Femtosecond Laser Spinneret Drilling: How to Achieve Precision Microhole Machining?

From nylon and polyester clothing in daily life to high-performance filtration materials in industrial fields, synthetic fibers are ubiquitous. Behind these fibers lies a critical component: the spinneret. And when it comes to precision microhole drilling in spinnerets, femtosecond laser technology stands out as a game-changer.

Spinneret Machining Challenges & Femtosecond Laser Solutions

Spinnerets—typically made of stainless steel, gold-platinum alloys, or other metals—feature thousands of tiny holes. In melt spinning (the core process for synthetic fibers), molten materials are extruded through these holes to form continuous filaments. Thus, the precision, shape, and surface finish of spinneret microholes directly determine fiber diameter, morphology, and performance.

As demand grows for ultra-fine fibers (e.g., <1 denier), spinneret holes must reach micron or submicron levels. Traditional methods—micro-punching, mechanical drilling, EDM—struggle with microholes or irregular shapes. This is where femtosecond laser precision drilling excels: it crafts custom hole shapes to meet diverse needs.

Femtosecond Laser Advantages in Spinneret Microhole Drilling

1. Superior Surface Finish for Smooth Fiber Output

Rough microhole walls or burrs in spinnerets can cause clogging, disrupt spinning flow, or even break fibers. Femtosecond lasers use "cold machining"—no thermal melting or recasting—resulting in ultra-smooth walls and edges (burr-free, slag-free). Mono Laser’s expertise even achieves R-angle <10μm for specialized applications.

EDM vs. Femtosecond Laser: Microhole Surface Comparison

Femtosecond Laser-Machined Triangular Holes with Rounded Chamfers

2. Ultra-Precision & Miniaturization Beyond Traditional Limits

Femtosecond lasers redefine spinneret manufacturing with 4 key capabilities, outperforming traditional tech:

· ±1μm Precision: Consistent hole diameters, even in large microhole arrays.

· Submicron Sizes: Drills holes as small as tens of microns (aspect ratio <10:1) for ultra-fine fibers.

· High Efficiency: Up to 2000 holes/second—far faster than EDM.

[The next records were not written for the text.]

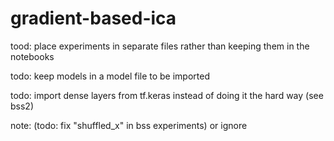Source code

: # gradient-based-ica

tood: place experiments in separate files rather than keeping them in the notebooks

todo: keep models in a model file to be imported

todo: import dense layers from tf.keras instead of doing it the hard way (see bss2)

note: (todo: fix "shuffled_x" in bss experiments) or ignore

· 99% Roundness: Ensures uniform fiber cross-sections, critical for quality.

Femtosecond Laser: Unlocking Irregular Spinneret Holes for Functional Fibers

Wondering how to machine complex shapes like three-lobe, star, or C-shaped holes? 5-axis femtosecond laser systems—equipped with high-speed scanners and multi-axis control—enable precise laser path planning. The ultra-short pulses vaporize material point-by-point, forming custom 2D/3D holes without contact.

This flexibility lets engineers adjust laser angles and beam shapes to craft:

· C-shaped holes: 58μm±1μm width in 0.5mm stainless steel (taper-free, for industrial filaments).

· Three-lobe holes: 120° symmetric lobes (enhances fiber reflectivity, ideal for silk-like fabrics).

· Star-shaped holes: 4–8 radial lobes (5–20μm width, boosts adsorption for filters/sportswear).

· Hollow holes: Annular channels (creates lightweight, insulating fibers for down alternatives).